The response must consist of the lines below from the one with "(137, 469) = (106, 353): none" through the one with "(574, 135) = (161, 93): blue", exactly as they appear and with both ends kept.

Supplied information:
§ §

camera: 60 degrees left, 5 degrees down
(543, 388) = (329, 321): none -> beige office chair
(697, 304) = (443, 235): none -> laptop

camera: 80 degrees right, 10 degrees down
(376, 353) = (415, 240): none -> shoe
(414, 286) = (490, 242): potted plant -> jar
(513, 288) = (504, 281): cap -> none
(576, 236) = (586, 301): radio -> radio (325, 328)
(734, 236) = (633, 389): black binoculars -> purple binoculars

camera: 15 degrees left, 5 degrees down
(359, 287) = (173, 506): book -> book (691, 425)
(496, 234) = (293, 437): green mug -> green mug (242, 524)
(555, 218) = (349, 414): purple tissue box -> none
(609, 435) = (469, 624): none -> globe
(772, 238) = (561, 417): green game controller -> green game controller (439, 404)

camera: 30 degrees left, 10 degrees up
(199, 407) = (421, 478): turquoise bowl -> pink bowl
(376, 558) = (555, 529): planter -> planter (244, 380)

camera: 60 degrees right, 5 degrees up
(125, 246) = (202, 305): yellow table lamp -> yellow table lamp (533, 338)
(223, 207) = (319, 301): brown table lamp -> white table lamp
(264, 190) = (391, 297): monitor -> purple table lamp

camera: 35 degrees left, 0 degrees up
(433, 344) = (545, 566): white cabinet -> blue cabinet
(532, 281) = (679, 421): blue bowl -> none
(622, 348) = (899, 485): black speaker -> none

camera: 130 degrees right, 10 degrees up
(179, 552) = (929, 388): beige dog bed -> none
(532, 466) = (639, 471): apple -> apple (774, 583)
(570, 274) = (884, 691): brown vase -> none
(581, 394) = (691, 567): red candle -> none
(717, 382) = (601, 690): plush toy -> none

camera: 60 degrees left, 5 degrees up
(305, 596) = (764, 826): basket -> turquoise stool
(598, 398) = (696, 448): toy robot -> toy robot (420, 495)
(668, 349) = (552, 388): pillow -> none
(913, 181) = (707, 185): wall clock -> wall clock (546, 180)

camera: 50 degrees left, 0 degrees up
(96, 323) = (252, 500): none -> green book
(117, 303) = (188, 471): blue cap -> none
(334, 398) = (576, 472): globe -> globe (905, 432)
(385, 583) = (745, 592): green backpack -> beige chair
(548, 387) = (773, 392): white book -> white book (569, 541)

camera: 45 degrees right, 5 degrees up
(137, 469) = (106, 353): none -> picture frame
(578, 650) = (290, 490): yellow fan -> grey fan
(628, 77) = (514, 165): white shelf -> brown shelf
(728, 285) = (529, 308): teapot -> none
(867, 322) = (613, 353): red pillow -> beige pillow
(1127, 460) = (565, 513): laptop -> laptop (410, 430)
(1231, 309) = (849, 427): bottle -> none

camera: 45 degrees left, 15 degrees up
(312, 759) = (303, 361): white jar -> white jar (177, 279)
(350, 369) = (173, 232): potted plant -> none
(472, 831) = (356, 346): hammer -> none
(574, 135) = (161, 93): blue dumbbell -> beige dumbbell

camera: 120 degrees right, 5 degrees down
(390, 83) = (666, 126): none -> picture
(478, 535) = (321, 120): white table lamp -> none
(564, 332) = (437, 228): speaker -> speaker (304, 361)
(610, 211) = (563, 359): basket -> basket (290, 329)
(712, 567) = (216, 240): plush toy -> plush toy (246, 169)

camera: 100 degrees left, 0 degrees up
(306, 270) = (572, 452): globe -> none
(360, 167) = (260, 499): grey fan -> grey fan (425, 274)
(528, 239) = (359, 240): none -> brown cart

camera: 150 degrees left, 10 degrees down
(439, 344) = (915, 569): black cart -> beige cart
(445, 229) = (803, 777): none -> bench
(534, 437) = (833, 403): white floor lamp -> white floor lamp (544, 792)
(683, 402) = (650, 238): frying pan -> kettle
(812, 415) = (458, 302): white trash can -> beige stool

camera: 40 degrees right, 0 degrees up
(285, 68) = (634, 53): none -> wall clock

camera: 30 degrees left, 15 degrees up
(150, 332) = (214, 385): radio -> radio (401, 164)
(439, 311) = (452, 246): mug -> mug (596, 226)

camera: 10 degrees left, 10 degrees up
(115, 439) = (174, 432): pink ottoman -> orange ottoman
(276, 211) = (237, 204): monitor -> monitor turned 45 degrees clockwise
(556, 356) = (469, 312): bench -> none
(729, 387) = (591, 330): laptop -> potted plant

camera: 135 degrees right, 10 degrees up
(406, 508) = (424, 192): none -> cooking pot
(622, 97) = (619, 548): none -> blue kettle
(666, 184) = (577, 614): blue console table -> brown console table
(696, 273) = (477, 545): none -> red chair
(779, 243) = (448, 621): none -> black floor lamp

§ §

Solution:
(137, 469) = (106, 353): none -> picture frame
(578, 650) = (290, 490): yellow fan -> grey fan
(628, 77) = (514, 165): white shelf -> brown shelf
(728, 285) = (529, 308): teapot -> none
(867, 322) = (613, 353): red pillow -> beige pillow
(1127, 460) = (565, 513): laptop -> laptop (410, 430)
(1231, 309) = (849, 427): bottle -> none

camera: 45 degrees left, 15 degrees up
(312, 759) = (303, 361): white jar -> white jar (177, 279)
(350, 369) = (173, 232): potted plant -> none
(472, 831) = (356, 346): hammer -> none
(574, 135) = (161, 93): blue dumbbell -> beige dumbbell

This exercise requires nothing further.